Above, I touched on the statistic of out of every 1,000 sexual assaults, just over 300 of those assaults get reported. But the important statistics to know next is that out of those 300 reports, only 28 assailants will be charged with a felony conviction, and only 25 of those will be incarcerated.
And so, of those 310 reports, 285 of the attackers will walk away unscathed and free to continue with their lives. The lack of justice, in this case, is infuriating, and it's a reality that we survivors know of all too well.
Statistics are not on our side that we will get the justice we so rightly deserve.
Not to mention, the trauma following a violation to this degree is a lifelong sentence. None of us are responsible for what was committed against us, yet we are the ones who are forced to live with the consequences of someone else’s actions.
Even when we come forward, we are scarcely believed.
Even if we’re lucky enough to have our case go to trial, and in the small percent chance that our attacker is punished, they’re often given nothing more than a slap on the wrist.
This only deepens our trauma and shame.
For those reasons, we avoid being tormented by others by keeping to ourselves, law enforcement, and the like, for our own protection.
Re-traumatization through court proceedings is a very likely reality.
In a survey conducted of 53 legal advocates who assist sexual assault survivors through their court proceedings, 83% reported clients being regularly and routinely retraumatized by the court proceedings.
Another 81% reported their clients being retraumatized by their abusers in court. Another 60% stated that court personnel behaved in such a way or said something that was deeply disrespectful to their client.
52 of the 53 legal advocates reported having a sexual assault client expressing regret or remorse for reporting their abuser and having to go through the legal system, even if their case was won.
These findings are horrific, and act as a massive red flag to any survivor contemplating stepping forward for 'the sake of justice'. Plain and simple, it just doesn't seem like it will be worth it.
A crime was committed against them, and they reached out for help, thinking they were doing something that would possibly save other people from being as hurt as they were by this person, and more often than not their attacker gets nothing more than a slap on the wrist, if even that.
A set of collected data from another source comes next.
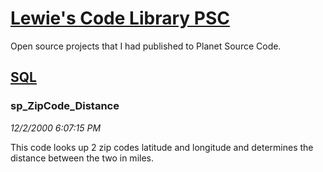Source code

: # [Lewie's Code Library PSC](../../README.md)

Open source projects that I had published to Planet Source Code.

## [SQL](../README.md)

### sp_ZipCode_Distance

*12/2/2000 6:07:15 PM*

This code looks up 2 zip codes latitude and longitude and determines the distance between the two in miles.


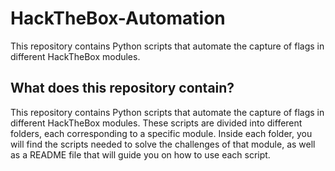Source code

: # HackTheBox-Automation
This repository contains Python scripts that automate the capture of flags in different HackTheBox modules.

## What does this repository contain?

This repository contains Python scripts that automate the capture of flags in different HackTheBox modules. These scripts are divided into different folders, each corresponding to a specific module. Inside each folder, you will find the scripts needed to solve the challenges of that module, as well as a README file that will guide you on how to use each script.
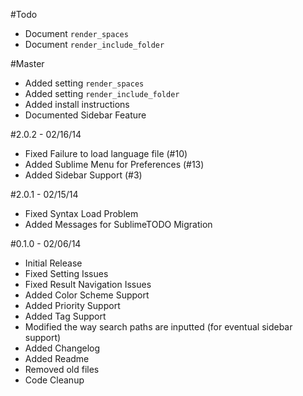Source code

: #Todo
 - Document `render_spaces`
 - Document `render_include_folder`

#Master
 - Added setting `render_spaces`
 - Added setting `render_include_folder`
 - Added install instructions
 - Documented Sidebar Feature

#2.0.2 - 02/16/14
 - Fixed Failure to load language file (#10)
 - Added Sublime Menu for Preferences (#13)
 - Added Sidebar Support (#3)

#2.0.1 - 02/15/14
 - Fixed Syntax Load Problem
 - Added Messages for SublimeTODO Migration

#0.1.0 - 02/06/14
 - Initial Release
 - Fixed Setting Issues
 - Fixed Result Navigation Issues
 - Added Color Scheme Support
 - Added Priority Support
 - Added Tag Support
 - Modified the way search paths are inputted (for eventual sidebar support)
 - Added Changelog
 - Added Readme
 - Removed old files
 - Code Cleanup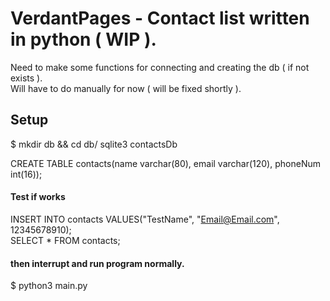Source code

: # VerdantPages - Contact list written in python ( WIP ).  
Need to make some functions for connecting and creating the db ( if not exists ).  
Will have to do manually for now ( will be fixed shortly ).

## Setup
$ mkdir db && cd db/
sqlite3 contactsDb

CREATE TABLE contacts(name varchar(80), email varchar(120), phoneNum int(16));

#### Test if works
INSERT INTO contacts VALUES("TestName", "Email@Email.com", 12345678910);  
SELECT * FROM contacts;

#### then interrupt and run program normally.
$ python3 main.py
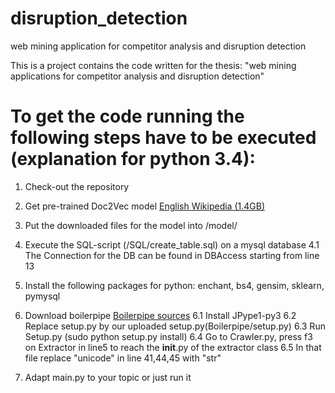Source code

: # disruption_detection
web mining application for competitor analysis and disruption detection

This is a project contains the code written for the thesis: "web mining applications for competitor analysis and disruption detection" 

To get the code running the following steps have to be executed (explanation for python 3.4):
===============================================================

1. Check-out the repository

2. Get pre-trained Doc2Vec model [English Wikipedia (1.4GB)](https://ibm.box.com/s/3f160t4xpuya9an935k84ig465gvymm2)

3. Put the downloaded files for the model into /model/

4. Execute the SQL-script (/SQL/create_table.sql) on a mysql database
    4.1 The Connection for the DB can be found in DBAccess starting from line 13

5. Install the following packages for python: enchant, bs4, gensim, sklearn, pymysql

6. Download boilerpipe [Boilerpipe sources](https://github.com/misja/python-boilerpipe)
    6.1 Install JPype1-py3
    6.2 Replace setup.py by our uploaded setup.py(Boilerpipe/setup.py)
    6.3 Run Setup.py (sudo python setup.py install)
    6.4 Go to Crawler.py, press f3 on Extractor in line5 to reach the __init__.py of the extractor class
    6.5 In that file replace "unicode" in line 41,44,45 with "str"

7. Adapt main.py to your topic or just run it

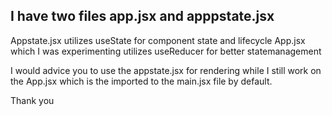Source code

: ## I have two files app.jsx and apppstate.jsx

Appstate.jsx utilizes useState for component state  and lifecycle
App.jsx which I was experimenting utilizes useReducer for better statemanagement

I would advice you to use the appstate.jsx for rendering while  I still work on the App.jsx
  which is the imported to the main.jsx file by default.

  Thank you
Just imagine how much an outcome like that would completely destroy a person all over again.
But that doesn’t even touch on the pain and difficulty the victim would have been experiencing throughout the proceedings, even before the judgment took place.
This is the current reality and climate of what victims of sexual assault are experiencing when they’re brave enough to step forward and report their attacker.
Before you judge a survivor for not reporting their attacker, take a second to consider the ramifications that would come along with taking that step forward.
Imagine the torture you would be asking a survivor to voluntarily put themselves through.
Imagine the deepening of trauma which would undoubtedly take place.
Imagine how much denser the torment would become for those who had already been through enough, and already survived the unthinkable.
Would you ask your loved one to put themselves through this, simply for the principle of the thing?
Your mother, your sister, your wife, your girlfriend, your friend? Can you confidently say that you have no qualms expecting such a feat from someone you love?
And can you imagine going through such a cruel and devasting process yourself?